» YOUR OBJECTIVE: Which lines in the listing below contain "order"? Copy each of them.

» RECORDS TO PROCESS:

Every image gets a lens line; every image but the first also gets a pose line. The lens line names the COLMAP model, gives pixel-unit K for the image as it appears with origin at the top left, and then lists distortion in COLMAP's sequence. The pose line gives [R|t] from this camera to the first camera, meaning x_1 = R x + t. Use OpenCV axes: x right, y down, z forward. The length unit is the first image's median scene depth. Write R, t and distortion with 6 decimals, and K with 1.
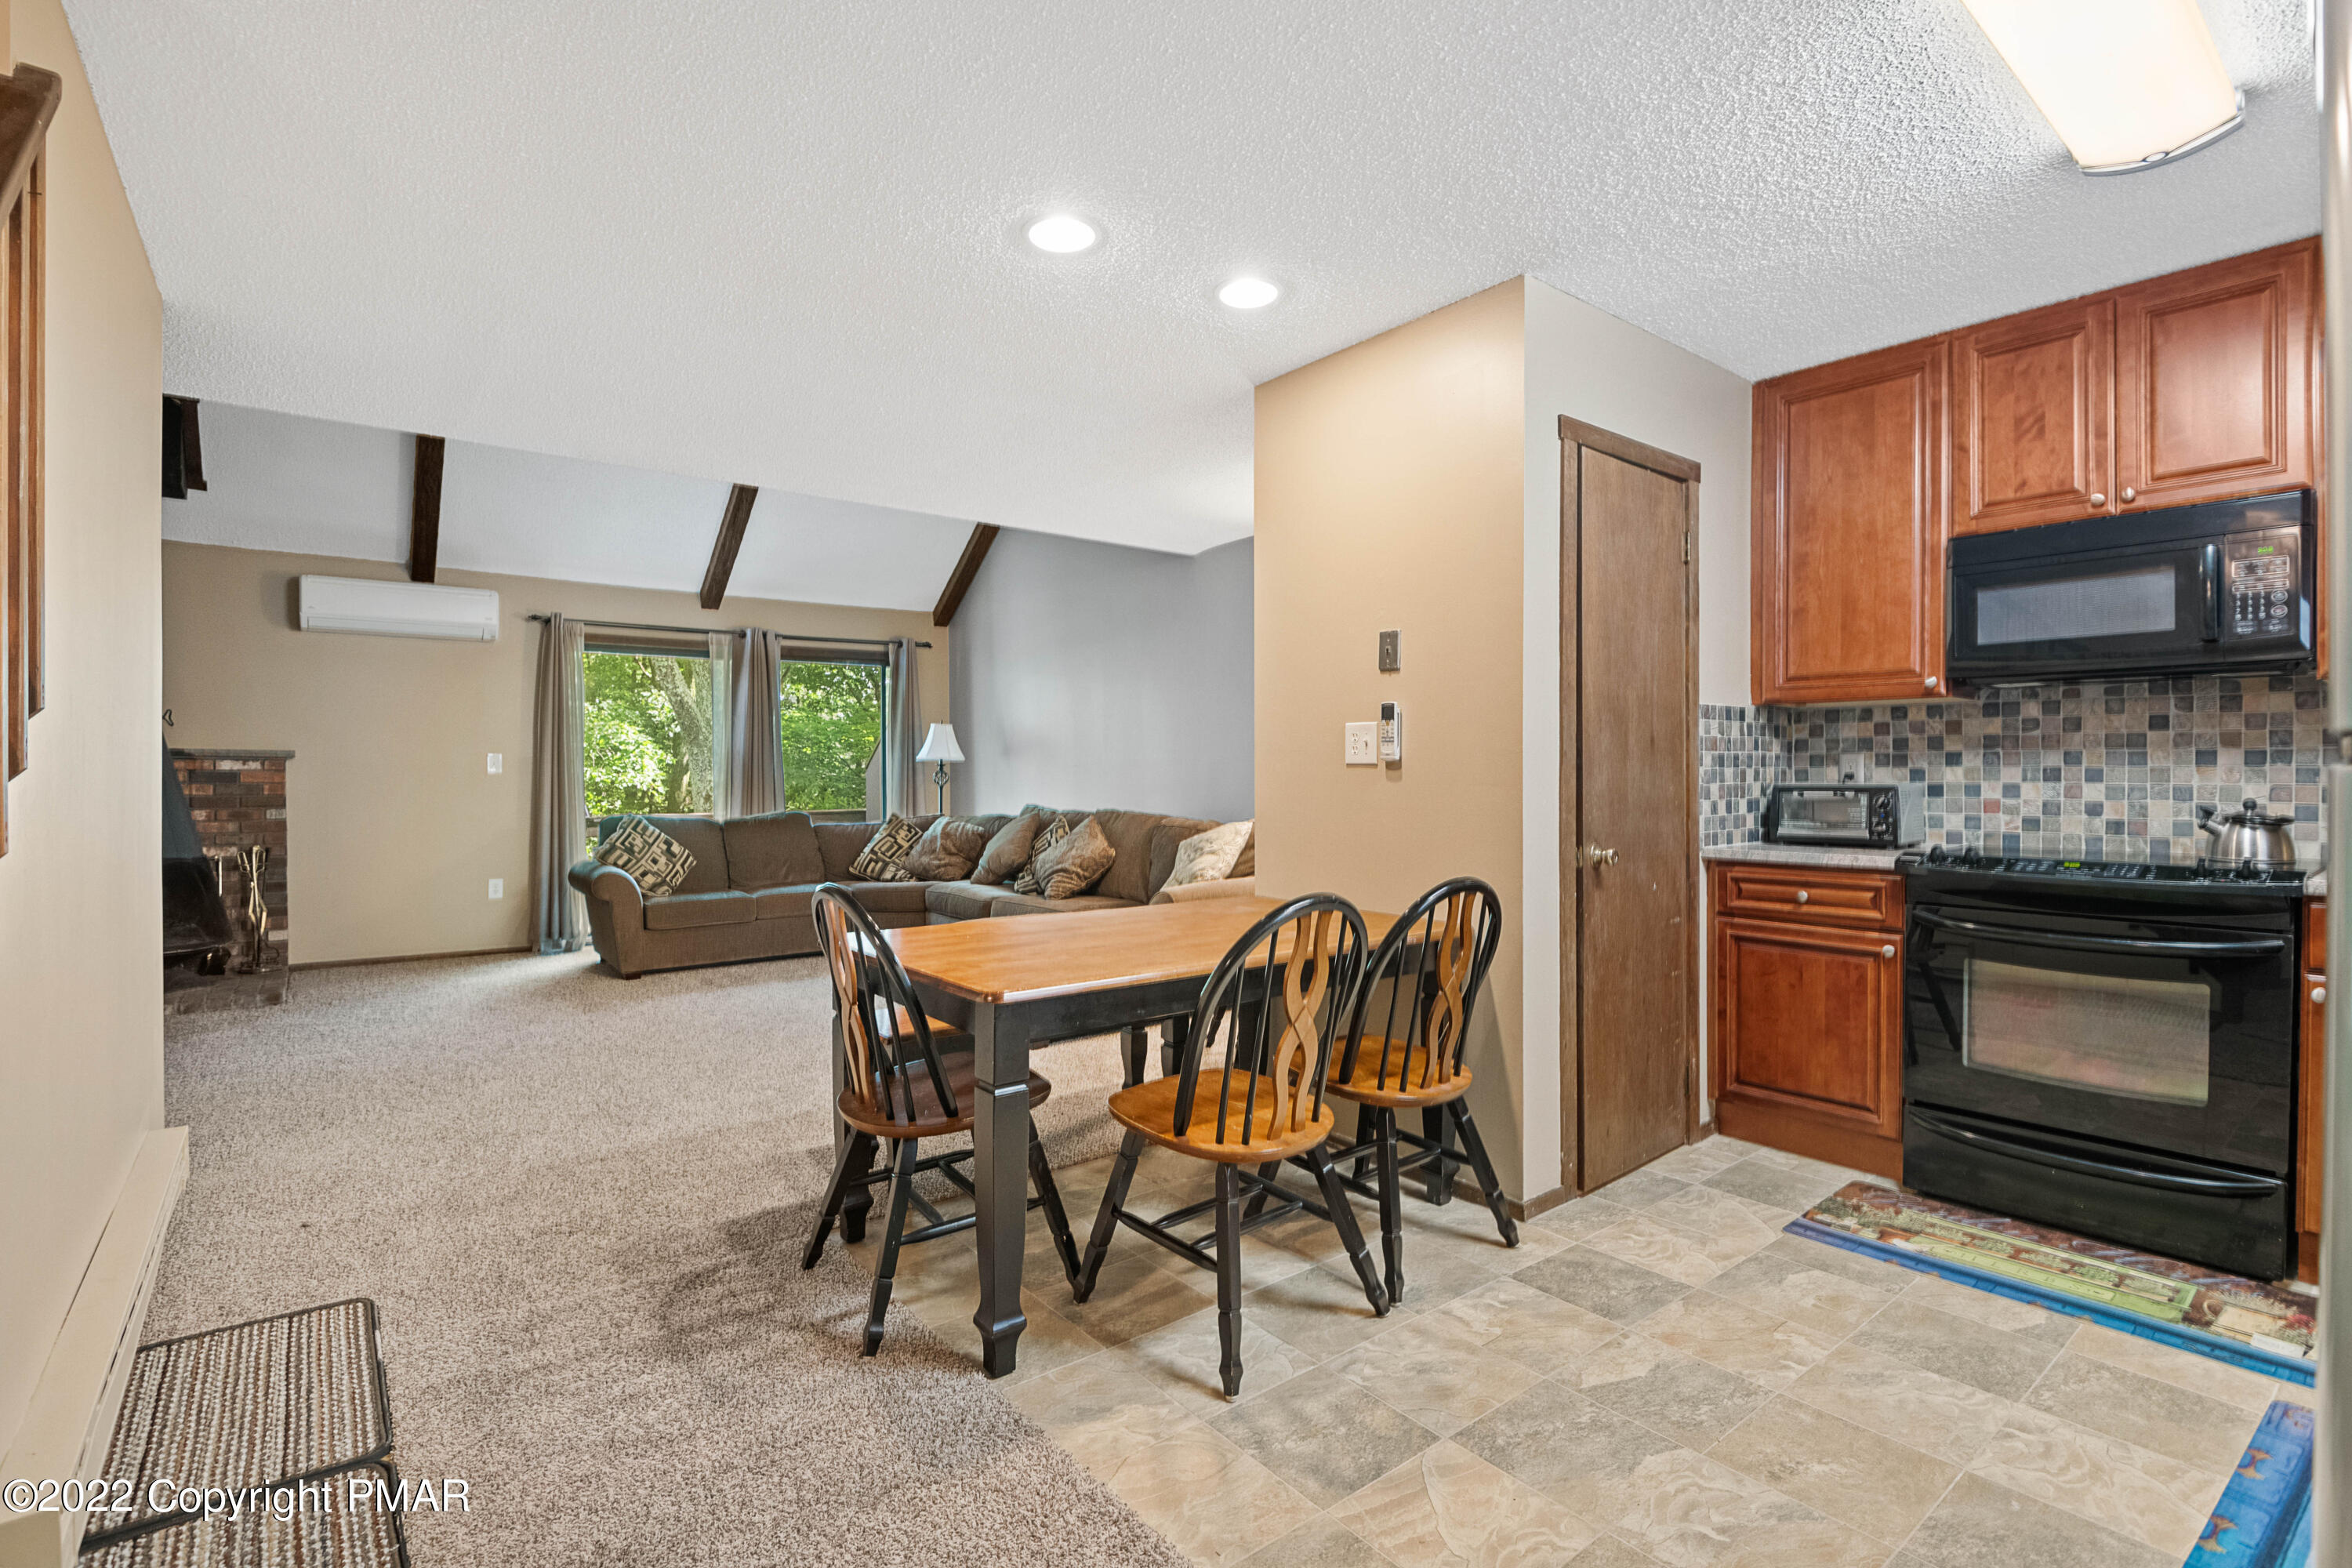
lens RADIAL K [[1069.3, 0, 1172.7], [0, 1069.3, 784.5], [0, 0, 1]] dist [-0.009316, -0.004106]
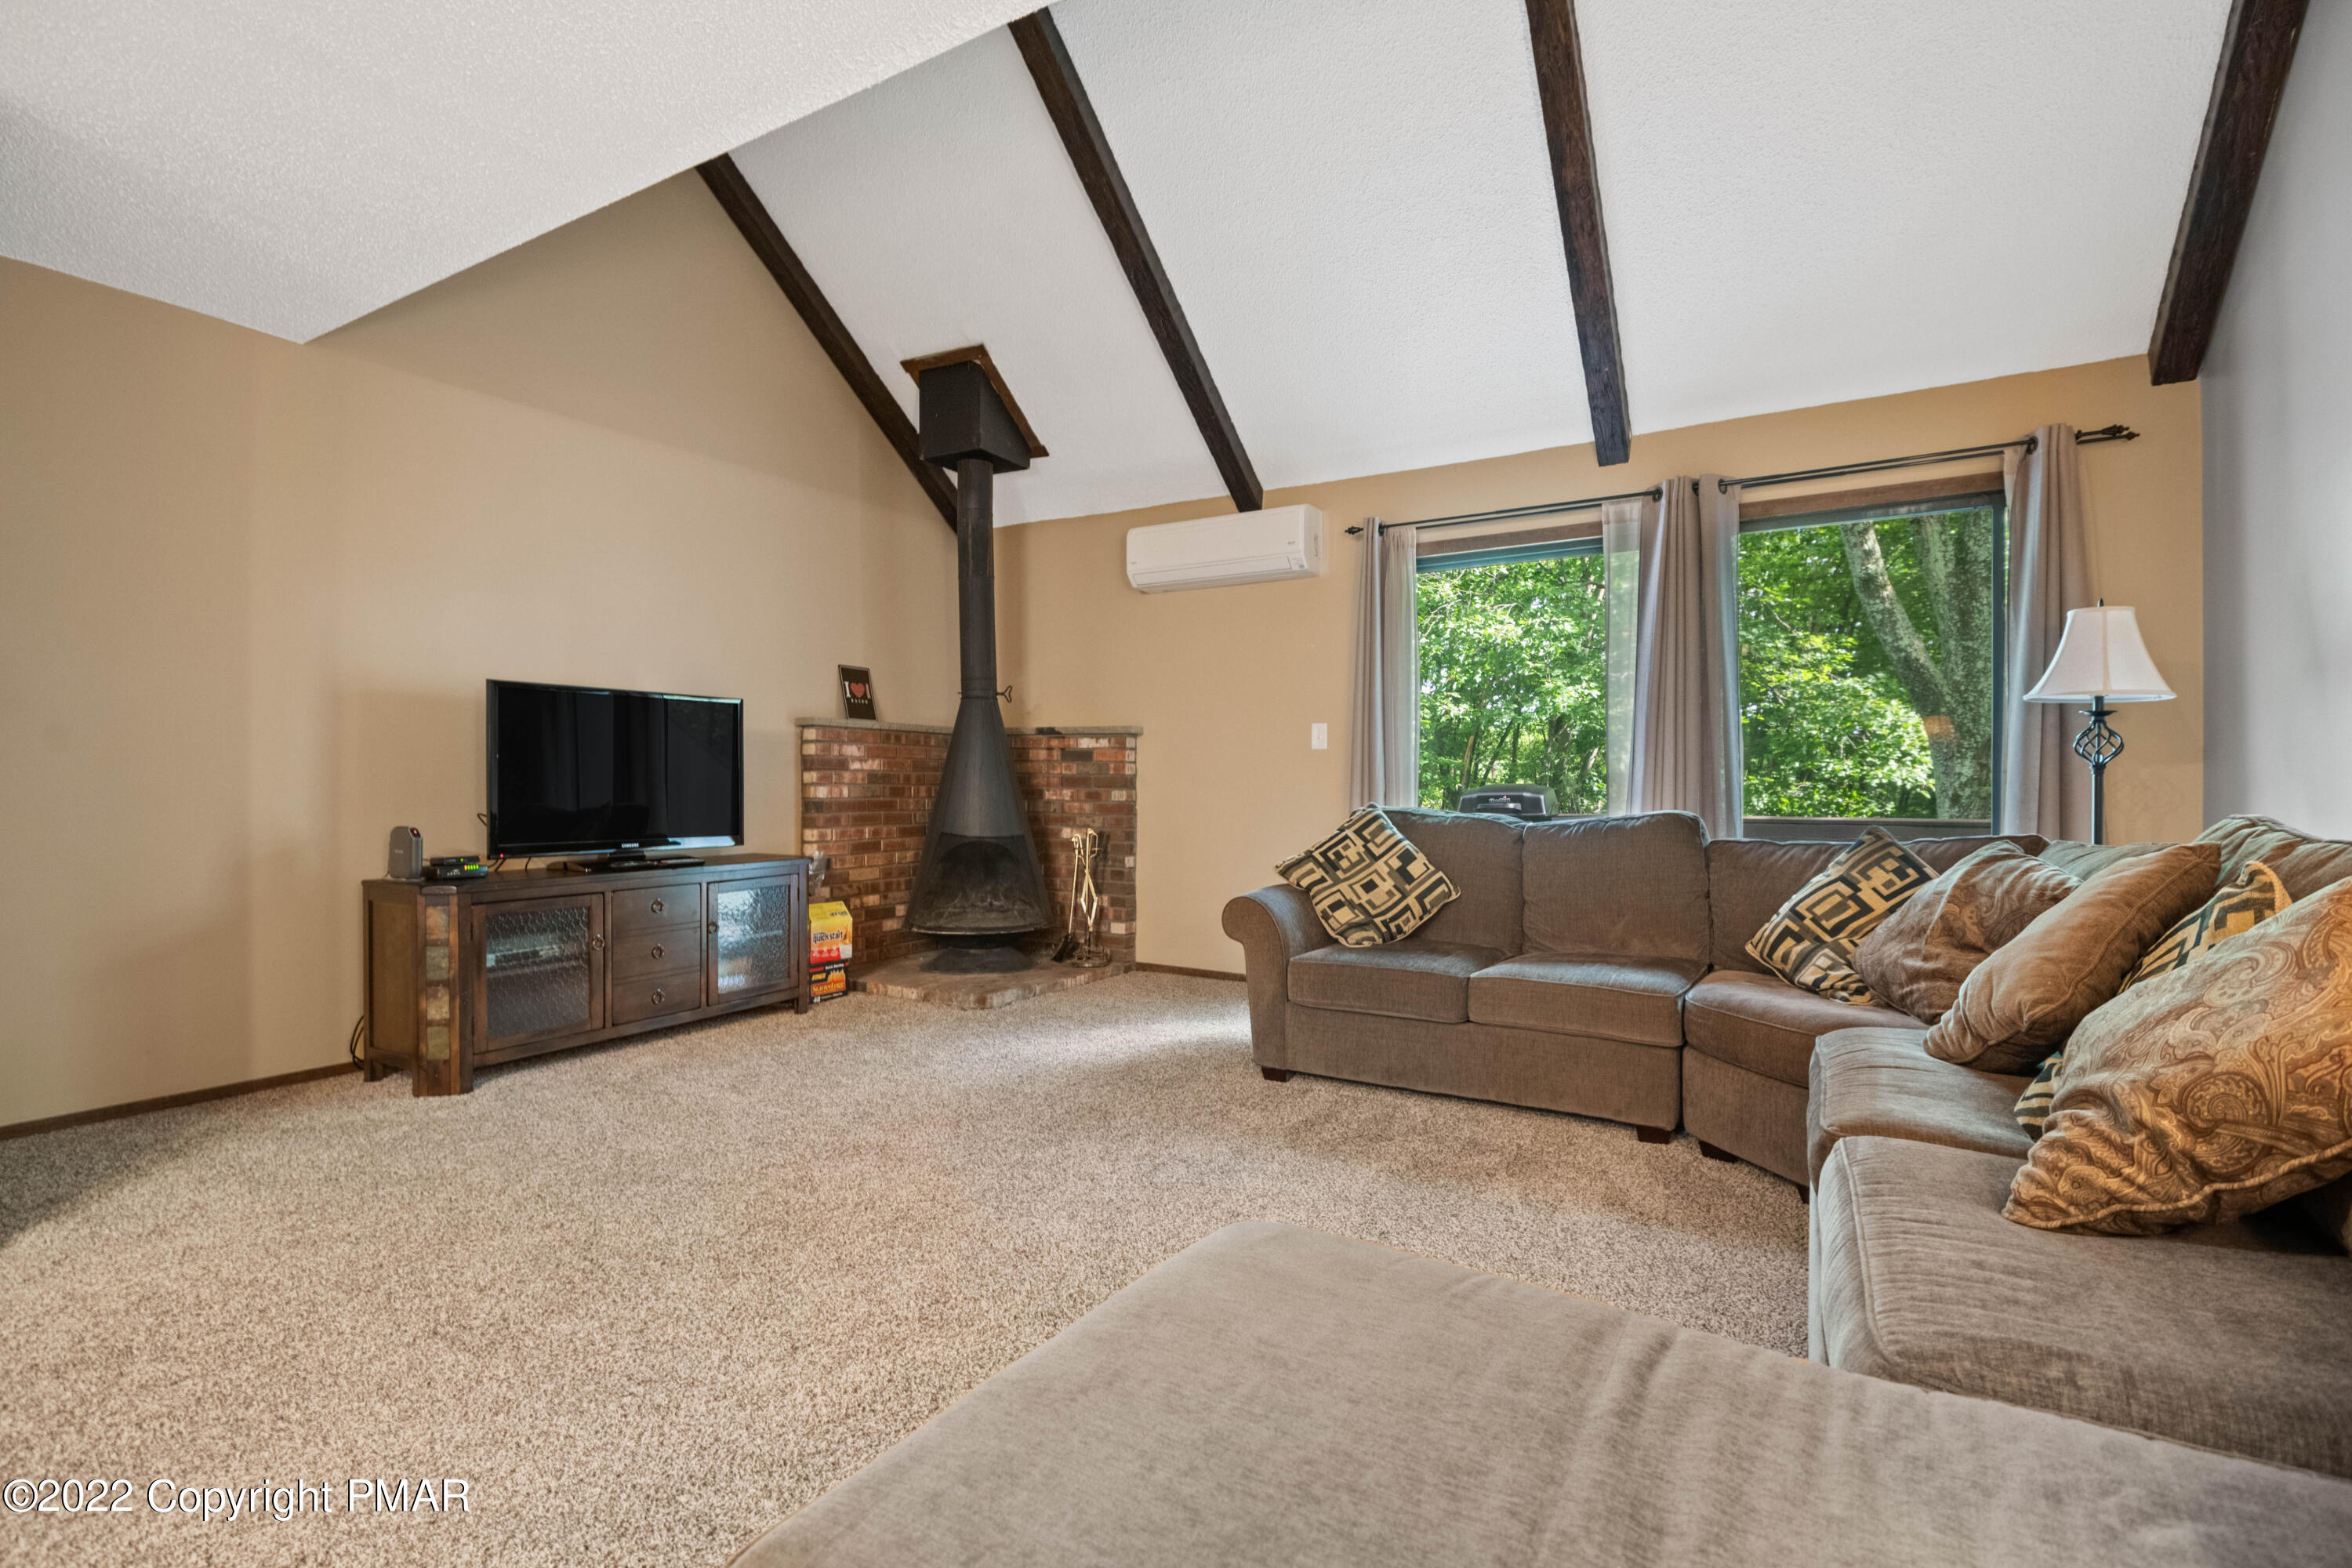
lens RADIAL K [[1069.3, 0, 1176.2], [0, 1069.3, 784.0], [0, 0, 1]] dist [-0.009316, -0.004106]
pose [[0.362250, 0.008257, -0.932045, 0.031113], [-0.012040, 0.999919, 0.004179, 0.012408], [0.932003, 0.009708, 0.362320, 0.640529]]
* * *
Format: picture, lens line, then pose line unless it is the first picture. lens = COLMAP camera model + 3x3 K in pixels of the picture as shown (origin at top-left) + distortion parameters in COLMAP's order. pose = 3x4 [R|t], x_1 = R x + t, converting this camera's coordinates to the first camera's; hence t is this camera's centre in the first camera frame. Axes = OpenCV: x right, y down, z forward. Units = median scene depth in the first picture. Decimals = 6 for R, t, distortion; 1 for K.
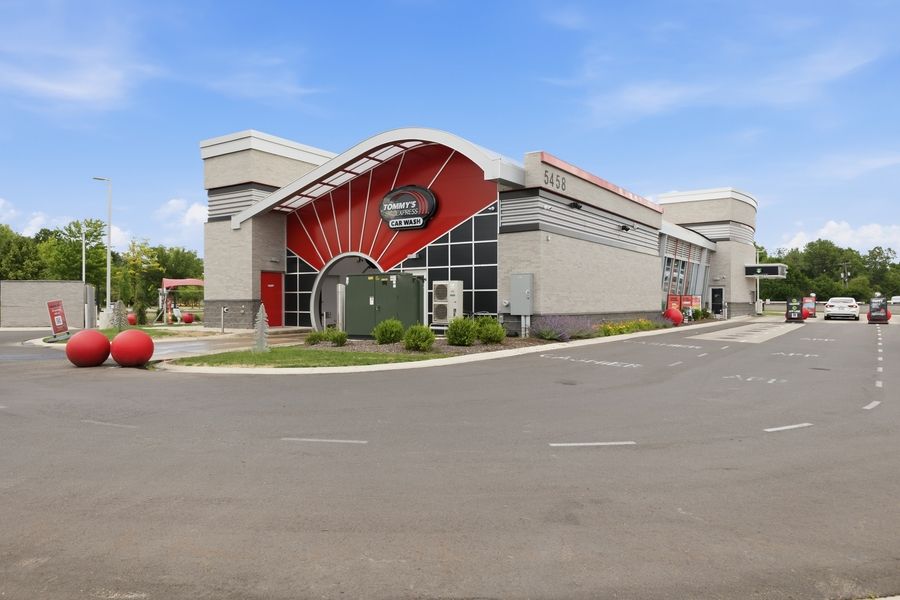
---
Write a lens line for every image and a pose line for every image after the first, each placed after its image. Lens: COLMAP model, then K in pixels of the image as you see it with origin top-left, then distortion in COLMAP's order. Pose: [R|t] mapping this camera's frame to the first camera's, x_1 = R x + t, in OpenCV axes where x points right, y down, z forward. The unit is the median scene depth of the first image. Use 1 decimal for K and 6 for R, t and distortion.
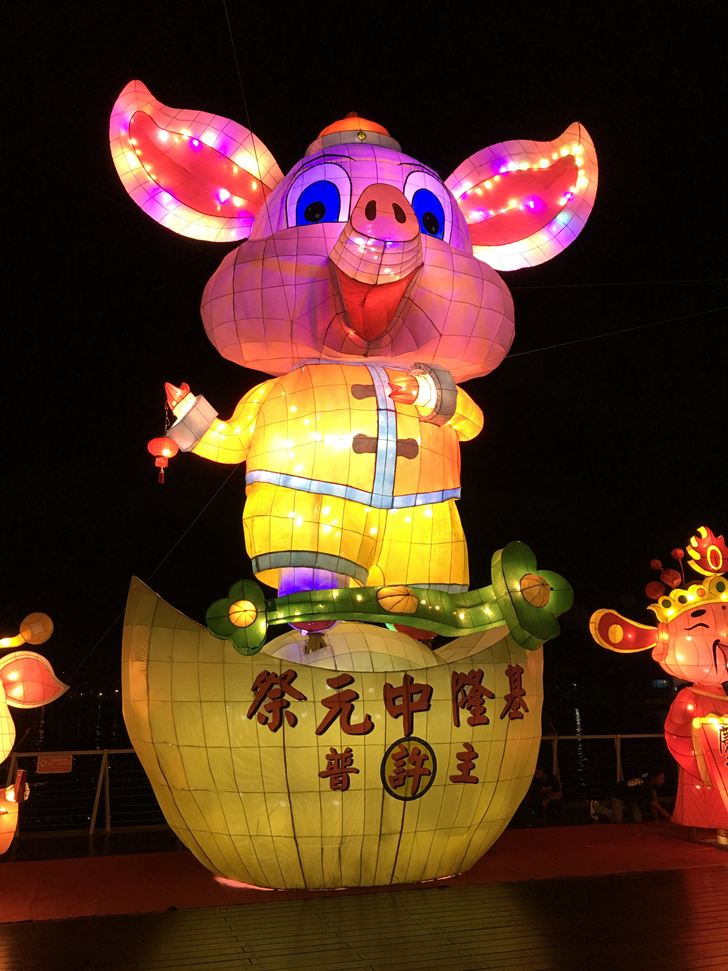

» EXERCISE OUTPUT:
Format: picture, lens line, then pose line unless it is the first picture. lens = COLMAP camera model + 3x3 K in pixels of the picture as shown (origin at top-left) + distortion parameters in COLMAP's order. pose = 3x4 [R|t], x_1 = R x + t, converting this camera's coordinates to the first camera's; hence t is this camera's centre in the first camera frame. Axes = OpenCV: x right, y down, z forward. Units = median scene depth in the first picture. Decimals = 6 for R, t, distortion; 1 for K.
Write a lens line for every image and a pose line for every image after the first, each placed after its image. Lens: COLMAP model, then K in pixels of the image as you see it with origin top-left, then distortion in COLMAP's order. Pose: [R|t] mapping this camera's frame to the first camera's, x_1 = R x + t, in OpenCV axes where x points right, y down, z forward. The unit is the median scene depth of the first image. Use 1 decimal for K and 6 for R, t and distortion.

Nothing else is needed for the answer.